Similar to Seattle, Chicago Mayor Richard Daley held a press conference shortly before noon CST. announcing that the city had opened a 911 center "first thing this morning," said city spokeswoman Heidi Kooi.

She said she believed the Web site (www.cityofchicago.org) would be updated with Daley's remarks and emergency contact numbers.

She said there have been no communications problems, but City Hall had received "a lot of phone calls. If there's been any problems, it's been calling east." She said citizens can call the city's 311 nonemergency center, "and I'm sure we have increased the number of people there receiving calls," she said.

While Chicago city offices -- with a "skeletal staff" -- and schools remain opened, several tall buildings, such as the Sears Tower and the John Hancock Building have closed voluntarily, she said.

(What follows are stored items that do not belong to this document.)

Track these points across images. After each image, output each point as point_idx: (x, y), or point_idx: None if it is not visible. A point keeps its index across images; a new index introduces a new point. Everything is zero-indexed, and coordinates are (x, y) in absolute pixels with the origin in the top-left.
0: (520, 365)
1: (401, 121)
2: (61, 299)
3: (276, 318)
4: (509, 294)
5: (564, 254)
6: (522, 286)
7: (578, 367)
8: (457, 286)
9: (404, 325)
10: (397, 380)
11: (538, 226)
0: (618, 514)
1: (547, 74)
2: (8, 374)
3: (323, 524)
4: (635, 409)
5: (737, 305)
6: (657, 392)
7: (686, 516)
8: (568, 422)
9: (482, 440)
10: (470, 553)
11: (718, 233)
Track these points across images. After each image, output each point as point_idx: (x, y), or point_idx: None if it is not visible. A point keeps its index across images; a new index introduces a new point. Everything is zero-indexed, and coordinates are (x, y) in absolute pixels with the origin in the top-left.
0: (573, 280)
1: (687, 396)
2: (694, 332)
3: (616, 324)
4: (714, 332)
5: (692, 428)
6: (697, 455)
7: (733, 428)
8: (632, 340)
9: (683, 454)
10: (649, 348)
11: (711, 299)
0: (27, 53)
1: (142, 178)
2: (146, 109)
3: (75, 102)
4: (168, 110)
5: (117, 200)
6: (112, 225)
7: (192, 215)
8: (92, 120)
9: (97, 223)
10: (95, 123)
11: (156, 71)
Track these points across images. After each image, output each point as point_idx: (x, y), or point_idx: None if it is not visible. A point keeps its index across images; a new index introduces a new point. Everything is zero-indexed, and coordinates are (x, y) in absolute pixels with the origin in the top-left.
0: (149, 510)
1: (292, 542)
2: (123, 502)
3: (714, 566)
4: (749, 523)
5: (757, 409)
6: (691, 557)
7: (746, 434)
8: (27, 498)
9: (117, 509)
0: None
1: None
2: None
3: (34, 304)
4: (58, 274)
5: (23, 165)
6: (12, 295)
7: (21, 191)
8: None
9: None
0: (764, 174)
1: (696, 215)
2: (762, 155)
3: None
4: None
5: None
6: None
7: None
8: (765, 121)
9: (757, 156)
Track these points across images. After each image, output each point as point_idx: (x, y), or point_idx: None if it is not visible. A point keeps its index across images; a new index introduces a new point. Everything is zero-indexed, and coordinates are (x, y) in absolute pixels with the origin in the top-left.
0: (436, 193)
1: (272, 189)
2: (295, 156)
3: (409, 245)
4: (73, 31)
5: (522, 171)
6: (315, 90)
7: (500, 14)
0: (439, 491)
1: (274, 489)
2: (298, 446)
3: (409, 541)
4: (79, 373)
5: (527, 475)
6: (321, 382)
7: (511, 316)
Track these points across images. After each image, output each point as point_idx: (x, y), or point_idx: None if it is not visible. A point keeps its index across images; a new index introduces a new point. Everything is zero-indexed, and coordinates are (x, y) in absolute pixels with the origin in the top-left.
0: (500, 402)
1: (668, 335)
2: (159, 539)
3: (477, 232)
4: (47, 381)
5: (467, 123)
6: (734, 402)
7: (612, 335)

In San Francisco, Ron Vinson, the mayor's deputy press secretary, said city officials activated an emergency operations center at 7:45 a.m. PST. He said Mayor Willie Brown has shut down City Hall and all city offices, except for transportation facilities and hospitals. He said the school district also has shut down, and several "identifiable icon buildings," such as the Transamerica Building and Bank of America Building, have closed voluntarily. Bridges remain open, although only vehicle traffic is allowed on the Golden Gate Bridge.

He said city officials have communicated the city's actions mainly through media outlets, but he expected that the city's Web site (www.ci.sf.ca.us) would be updated with the same information.

"San Franciscans are no strangers to this type of drill. Ours come mainly in the form of a natural disaster" or power outages, he said. "San Franciscans are pretty well-versed on what to do and react accordingly."